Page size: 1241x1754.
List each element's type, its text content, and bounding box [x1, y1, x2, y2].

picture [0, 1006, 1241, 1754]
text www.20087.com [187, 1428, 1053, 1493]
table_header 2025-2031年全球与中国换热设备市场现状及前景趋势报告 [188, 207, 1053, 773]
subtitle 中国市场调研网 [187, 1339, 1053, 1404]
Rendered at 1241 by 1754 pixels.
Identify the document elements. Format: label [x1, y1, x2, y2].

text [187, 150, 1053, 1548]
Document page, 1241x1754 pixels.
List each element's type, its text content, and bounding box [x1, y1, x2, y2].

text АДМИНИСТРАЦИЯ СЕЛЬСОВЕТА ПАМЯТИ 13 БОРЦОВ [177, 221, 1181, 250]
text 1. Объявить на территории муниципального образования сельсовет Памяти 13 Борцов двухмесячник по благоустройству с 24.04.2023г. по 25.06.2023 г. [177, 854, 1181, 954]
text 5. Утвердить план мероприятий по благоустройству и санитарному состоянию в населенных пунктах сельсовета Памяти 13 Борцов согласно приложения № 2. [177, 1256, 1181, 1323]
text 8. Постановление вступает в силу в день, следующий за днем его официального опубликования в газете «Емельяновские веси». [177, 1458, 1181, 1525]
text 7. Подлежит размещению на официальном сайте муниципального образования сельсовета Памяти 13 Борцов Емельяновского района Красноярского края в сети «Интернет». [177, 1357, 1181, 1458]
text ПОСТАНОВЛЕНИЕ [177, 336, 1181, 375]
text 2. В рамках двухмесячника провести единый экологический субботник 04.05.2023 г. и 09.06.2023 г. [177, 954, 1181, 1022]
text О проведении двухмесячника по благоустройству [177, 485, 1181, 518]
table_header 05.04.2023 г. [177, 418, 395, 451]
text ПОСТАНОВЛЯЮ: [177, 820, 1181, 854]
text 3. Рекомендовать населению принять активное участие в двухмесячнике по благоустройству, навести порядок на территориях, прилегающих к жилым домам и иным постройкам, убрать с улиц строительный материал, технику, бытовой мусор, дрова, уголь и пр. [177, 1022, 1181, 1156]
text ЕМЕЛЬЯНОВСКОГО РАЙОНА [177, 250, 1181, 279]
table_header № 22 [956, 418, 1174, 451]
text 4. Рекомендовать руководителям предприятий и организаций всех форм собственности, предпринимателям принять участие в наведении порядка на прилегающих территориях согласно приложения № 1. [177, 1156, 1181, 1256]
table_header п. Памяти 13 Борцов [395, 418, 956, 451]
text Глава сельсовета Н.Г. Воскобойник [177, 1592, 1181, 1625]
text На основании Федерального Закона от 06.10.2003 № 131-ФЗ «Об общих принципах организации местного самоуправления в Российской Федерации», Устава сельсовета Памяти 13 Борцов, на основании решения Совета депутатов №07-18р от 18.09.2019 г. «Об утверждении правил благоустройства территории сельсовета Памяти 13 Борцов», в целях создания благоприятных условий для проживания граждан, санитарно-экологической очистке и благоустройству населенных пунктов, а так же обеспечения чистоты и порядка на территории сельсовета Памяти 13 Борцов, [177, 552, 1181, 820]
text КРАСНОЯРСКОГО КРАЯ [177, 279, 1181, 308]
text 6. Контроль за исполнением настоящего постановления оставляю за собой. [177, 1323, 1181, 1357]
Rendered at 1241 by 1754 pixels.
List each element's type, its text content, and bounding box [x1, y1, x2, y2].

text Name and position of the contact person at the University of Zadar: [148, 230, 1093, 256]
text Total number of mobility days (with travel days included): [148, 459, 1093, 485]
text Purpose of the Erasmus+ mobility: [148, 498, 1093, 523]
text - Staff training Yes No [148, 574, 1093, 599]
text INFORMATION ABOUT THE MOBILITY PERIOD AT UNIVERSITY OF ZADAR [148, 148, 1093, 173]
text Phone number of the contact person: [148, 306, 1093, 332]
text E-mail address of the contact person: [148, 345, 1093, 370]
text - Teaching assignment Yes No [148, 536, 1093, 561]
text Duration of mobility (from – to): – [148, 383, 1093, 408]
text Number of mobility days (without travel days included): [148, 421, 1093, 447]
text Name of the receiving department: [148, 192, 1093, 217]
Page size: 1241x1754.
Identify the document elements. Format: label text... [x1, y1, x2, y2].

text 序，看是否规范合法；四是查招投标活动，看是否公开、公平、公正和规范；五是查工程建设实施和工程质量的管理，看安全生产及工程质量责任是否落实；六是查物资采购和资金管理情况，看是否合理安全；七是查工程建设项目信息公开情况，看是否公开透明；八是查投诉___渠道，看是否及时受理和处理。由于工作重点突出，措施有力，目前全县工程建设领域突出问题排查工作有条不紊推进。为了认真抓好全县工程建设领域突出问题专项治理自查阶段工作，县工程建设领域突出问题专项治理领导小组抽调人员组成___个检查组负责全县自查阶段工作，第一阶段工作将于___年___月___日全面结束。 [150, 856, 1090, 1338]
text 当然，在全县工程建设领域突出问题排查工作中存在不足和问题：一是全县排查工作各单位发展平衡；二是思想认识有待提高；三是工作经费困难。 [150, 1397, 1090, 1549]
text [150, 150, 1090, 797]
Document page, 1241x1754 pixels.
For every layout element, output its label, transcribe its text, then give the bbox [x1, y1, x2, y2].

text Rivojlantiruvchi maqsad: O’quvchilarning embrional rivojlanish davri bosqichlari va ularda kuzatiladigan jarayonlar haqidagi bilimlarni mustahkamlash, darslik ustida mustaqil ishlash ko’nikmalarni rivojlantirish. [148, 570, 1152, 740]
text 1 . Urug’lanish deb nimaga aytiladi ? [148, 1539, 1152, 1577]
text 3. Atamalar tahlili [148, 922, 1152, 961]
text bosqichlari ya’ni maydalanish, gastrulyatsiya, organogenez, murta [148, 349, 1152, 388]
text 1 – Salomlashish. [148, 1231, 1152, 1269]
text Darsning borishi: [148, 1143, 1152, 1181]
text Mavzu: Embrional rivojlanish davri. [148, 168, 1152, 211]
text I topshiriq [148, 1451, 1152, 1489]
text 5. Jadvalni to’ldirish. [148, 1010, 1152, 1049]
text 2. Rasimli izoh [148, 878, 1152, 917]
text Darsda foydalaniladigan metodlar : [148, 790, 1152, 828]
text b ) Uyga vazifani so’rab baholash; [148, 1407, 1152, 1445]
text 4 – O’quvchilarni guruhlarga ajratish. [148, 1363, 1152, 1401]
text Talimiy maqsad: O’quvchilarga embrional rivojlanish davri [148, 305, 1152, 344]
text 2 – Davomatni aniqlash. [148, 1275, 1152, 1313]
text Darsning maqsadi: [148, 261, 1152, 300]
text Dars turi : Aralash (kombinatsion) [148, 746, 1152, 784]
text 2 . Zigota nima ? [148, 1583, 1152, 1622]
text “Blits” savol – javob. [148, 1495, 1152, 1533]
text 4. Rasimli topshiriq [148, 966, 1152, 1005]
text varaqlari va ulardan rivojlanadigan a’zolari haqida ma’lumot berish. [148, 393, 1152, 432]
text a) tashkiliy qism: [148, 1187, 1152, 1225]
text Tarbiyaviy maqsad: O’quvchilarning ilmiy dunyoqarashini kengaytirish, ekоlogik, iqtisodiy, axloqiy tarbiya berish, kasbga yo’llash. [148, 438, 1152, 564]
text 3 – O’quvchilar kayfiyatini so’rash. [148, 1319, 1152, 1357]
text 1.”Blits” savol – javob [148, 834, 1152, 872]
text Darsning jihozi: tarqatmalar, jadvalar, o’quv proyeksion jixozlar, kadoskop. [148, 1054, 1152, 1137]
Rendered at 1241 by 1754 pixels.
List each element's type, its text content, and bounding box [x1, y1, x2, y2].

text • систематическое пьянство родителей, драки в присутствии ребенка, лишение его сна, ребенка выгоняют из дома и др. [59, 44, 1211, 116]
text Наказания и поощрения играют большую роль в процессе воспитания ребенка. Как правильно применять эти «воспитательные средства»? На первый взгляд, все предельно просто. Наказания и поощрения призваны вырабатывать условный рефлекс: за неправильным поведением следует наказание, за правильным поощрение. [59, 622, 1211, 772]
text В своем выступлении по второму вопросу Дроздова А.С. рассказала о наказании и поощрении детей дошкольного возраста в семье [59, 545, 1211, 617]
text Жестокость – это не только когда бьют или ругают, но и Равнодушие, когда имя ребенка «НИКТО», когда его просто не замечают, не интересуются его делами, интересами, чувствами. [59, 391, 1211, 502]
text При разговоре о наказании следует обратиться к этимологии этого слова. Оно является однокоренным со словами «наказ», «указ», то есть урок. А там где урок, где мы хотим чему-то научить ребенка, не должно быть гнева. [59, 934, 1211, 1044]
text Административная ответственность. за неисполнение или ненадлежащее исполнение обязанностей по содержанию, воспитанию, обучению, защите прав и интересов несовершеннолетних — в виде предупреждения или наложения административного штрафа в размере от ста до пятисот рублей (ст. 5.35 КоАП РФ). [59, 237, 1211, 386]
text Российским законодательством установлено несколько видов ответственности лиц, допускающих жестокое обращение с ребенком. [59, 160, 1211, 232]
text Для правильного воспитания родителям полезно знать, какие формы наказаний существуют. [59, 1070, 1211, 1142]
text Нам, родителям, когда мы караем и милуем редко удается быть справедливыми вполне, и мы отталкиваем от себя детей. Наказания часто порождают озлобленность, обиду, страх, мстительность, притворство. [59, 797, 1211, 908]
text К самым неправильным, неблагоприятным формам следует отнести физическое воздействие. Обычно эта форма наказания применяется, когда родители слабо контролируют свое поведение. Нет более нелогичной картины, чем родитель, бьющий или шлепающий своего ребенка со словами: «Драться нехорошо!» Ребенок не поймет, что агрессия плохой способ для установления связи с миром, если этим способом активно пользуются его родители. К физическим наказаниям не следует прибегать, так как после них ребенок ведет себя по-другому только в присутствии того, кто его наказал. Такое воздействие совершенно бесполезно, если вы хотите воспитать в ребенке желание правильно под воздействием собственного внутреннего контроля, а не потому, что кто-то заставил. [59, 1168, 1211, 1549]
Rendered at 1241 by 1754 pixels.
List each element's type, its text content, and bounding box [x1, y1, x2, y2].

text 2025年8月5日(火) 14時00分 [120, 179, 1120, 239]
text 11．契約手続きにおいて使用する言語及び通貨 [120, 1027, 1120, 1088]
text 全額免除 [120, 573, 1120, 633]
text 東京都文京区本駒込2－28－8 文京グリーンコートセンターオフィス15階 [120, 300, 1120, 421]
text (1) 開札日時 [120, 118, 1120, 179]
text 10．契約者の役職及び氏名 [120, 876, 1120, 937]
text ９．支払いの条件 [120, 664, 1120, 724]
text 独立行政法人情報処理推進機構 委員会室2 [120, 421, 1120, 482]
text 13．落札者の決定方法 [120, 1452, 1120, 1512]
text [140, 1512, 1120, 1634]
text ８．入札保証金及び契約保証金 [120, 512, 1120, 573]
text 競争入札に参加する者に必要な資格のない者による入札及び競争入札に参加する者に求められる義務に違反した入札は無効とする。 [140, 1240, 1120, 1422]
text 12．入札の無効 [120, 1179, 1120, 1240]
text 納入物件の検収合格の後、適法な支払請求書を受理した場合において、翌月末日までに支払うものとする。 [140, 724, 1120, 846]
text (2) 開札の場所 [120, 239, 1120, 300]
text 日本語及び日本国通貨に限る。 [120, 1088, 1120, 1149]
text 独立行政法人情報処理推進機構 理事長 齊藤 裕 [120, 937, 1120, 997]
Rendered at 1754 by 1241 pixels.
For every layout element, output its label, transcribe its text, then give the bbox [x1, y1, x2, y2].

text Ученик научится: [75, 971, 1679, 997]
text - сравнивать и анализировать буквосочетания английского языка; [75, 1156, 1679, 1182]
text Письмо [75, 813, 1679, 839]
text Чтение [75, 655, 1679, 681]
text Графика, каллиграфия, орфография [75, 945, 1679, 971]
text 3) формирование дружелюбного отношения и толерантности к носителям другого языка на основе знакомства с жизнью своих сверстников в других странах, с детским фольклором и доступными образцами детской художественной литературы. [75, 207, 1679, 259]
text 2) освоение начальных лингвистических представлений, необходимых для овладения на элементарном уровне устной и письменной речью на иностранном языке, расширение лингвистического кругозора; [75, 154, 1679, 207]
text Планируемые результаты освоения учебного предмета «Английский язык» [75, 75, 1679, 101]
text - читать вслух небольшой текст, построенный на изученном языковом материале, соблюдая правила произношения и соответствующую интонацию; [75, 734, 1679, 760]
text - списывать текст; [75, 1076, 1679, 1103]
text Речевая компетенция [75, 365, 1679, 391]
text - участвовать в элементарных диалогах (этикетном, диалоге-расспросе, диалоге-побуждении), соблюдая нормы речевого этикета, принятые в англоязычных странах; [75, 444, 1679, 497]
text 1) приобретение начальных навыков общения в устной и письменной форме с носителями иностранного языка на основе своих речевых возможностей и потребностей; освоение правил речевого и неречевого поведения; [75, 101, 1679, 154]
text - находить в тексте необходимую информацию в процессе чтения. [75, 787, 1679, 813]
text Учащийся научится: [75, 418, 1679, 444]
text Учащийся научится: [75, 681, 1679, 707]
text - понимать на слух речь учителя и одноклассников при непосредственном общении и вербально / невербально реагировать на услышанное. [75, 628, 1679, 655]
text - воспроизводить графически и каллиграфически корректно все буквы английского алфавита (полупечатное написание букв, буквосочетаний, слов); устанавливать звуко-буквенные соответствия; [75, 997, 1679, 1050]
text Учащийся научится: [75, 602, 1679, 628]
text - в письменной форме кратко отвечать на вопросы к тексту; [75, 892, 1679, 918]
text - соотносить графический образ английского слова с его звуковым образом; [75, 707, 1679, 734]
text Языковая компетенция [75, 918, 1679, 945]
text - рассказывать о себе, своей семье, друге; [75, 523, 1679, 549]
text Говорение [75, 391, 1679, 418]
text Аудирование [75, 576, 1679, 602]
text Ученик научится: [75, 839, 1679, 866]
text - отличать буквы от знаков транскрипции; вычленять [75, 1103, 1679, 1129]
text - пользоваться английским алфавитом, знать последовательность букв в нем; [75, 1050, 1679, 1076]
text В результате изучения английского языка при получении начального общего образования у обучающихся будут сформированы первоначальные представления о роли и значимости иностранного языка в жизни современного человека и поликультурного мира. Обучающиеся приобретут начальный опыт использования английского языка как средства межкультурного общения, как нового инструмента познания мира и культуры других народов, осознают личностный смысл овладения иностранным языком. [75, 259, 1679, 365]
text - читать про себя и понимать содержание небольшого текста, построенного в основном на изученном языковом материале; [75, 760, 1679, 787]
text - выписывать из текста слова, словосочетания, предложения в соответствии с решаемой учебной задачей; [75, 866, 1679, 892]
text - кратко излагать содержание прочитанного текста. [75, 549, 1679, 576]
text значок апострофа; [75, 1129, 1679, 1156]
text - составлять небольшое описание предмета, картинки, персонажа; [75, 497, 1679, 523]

Work instructions
Reproduce, exactly as they stand in the data above, the lines from the one that holds "text [140, 1512, 1120, 1634]" to the one that holds "Rendered at 1754 by 1241 pixels.", inclusive.

Your response
text [140, 1512, 1120, 1634]
text ８．入札保証金及び契約保証金 [120, 512, 1120, 573]
text 競争入札に参加する者に必要な資格のない者による入札及び競争入札に参加する者に求められる義務に違反した入札は無効とする。 [140, 1240, 1120, 1422]
text 12．入札の無効 [120, 1179, 1120, 1240]
text 納入物件の検収合格の後、適法な支払請求書を受理した場合において、翌月末日までに支払うものとする。 [140, 724, 1120, 846]
text (2) 開札の場所 [120, 239, 1120, 300]
text 日本語及び日本国通貨に限る。 [120, 1088, 1120, 1149]
text 独立行政法人情報処理推進機構 理事長 齊藤 裕 [120, 937, 1120, 997]
Rendered at 1754 by 1241 pixels.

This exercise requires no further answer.